• WHAT THE TASK ASKS: In the material below, find each line with the word "science" and list it.
-------- AVAILABLE DATA --------
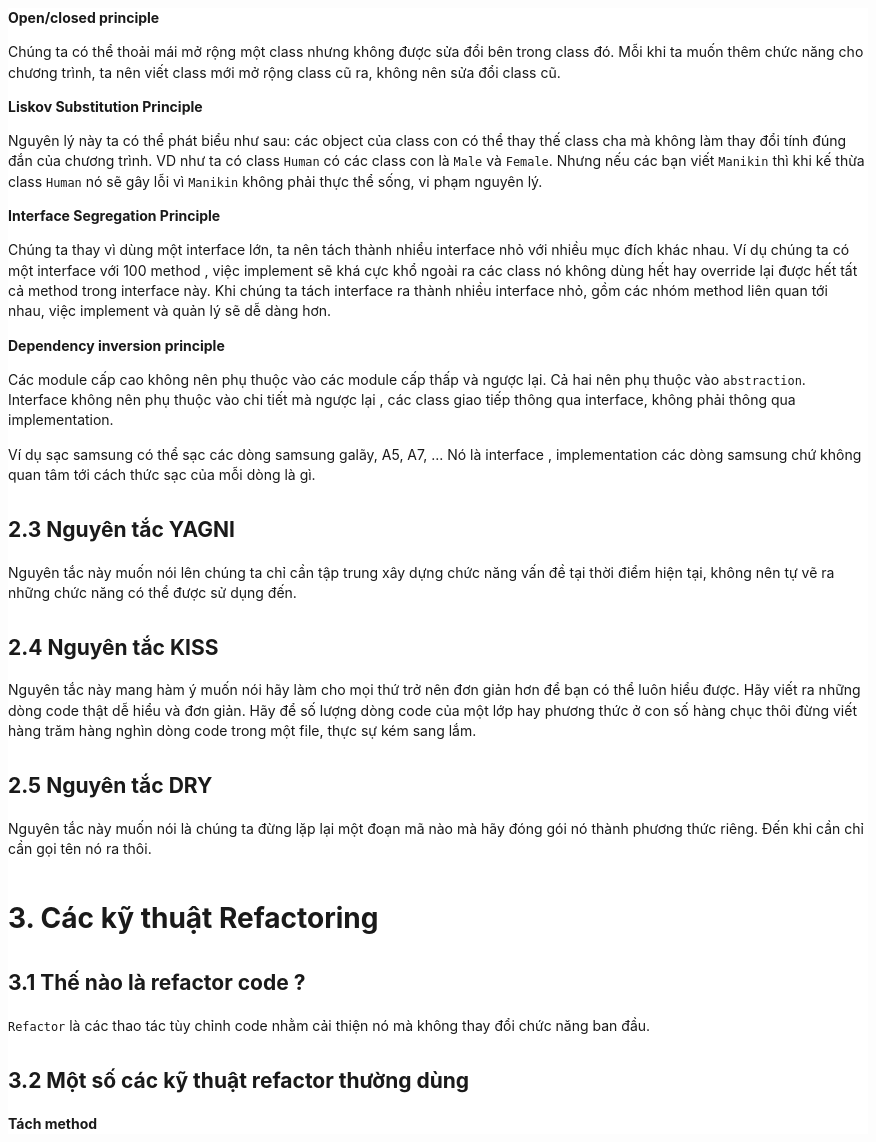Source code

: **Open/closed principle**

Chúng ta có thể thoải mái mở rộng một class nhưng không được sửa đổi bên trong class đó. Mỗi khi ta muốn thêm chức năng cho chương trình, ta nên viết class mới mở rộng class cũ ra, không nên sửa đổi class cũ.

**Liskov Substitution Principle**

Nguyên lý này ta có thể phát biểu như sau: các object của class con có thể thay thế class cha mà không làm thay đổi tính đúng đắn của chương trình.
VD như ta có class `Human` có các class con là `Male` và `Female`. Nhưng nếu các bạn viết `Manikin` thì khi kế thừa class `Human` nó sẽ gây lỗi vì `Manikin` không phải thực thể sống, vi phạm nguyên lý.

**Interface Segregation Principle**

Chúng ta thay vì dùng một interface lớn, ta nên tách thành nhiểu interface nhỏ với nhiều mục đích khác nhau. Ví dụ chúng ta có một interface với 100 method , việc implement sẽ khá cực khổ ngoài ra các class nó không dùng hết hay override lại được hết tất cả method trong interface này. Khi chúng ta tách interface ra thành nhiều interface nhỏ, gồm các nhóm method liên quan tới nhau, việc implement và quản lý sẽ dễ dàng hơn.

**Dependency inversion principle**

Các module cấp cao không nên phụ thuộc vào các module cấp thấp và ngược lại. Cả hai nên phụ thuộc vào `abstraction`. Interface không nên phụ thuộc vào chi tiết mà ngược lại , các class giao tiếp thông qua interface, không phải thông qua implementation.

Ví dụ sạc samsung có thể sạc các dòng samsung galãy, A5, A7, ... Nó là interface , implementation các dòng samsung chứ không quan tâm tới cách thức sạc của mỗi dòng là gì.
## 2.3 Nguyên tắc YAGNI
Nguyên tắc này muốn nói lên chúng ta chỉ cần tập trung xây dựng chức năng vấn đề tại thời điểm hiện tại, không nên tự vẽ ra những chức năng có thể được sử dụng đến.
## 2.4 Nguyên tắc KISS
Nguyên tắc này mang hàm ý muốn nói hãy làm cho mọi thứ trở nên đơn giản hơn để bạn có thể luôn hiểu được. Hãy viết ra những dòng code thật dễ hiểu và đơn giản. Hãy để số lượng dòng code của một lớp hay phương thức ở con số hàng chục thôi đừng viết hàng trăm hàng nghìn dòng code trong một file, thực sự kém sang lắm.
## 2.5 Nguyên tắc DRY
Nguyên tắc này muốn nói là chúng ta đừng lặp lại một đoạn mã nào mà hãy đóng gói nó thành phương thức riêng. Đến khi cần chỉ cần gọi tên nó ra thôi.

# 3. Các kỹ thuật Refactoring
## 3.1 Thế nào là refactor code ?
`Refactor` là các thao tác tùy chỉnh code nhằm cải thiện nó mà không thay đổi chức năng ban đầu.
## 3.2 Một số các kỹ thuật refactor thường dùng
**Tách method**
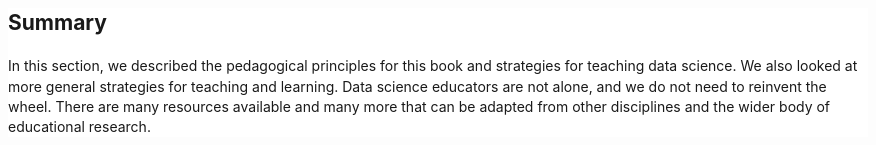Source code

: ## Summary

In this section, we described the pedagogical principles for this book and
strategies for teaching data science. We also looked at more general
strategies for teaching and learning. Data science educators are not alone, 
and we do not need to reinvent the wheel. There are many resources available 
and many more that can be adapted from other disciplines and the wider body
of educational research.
--------
• COMPLETED TASK:
strategies for teaching data science. We also looked at more general
strategies for teaching and learning. Data science educators are not alone, 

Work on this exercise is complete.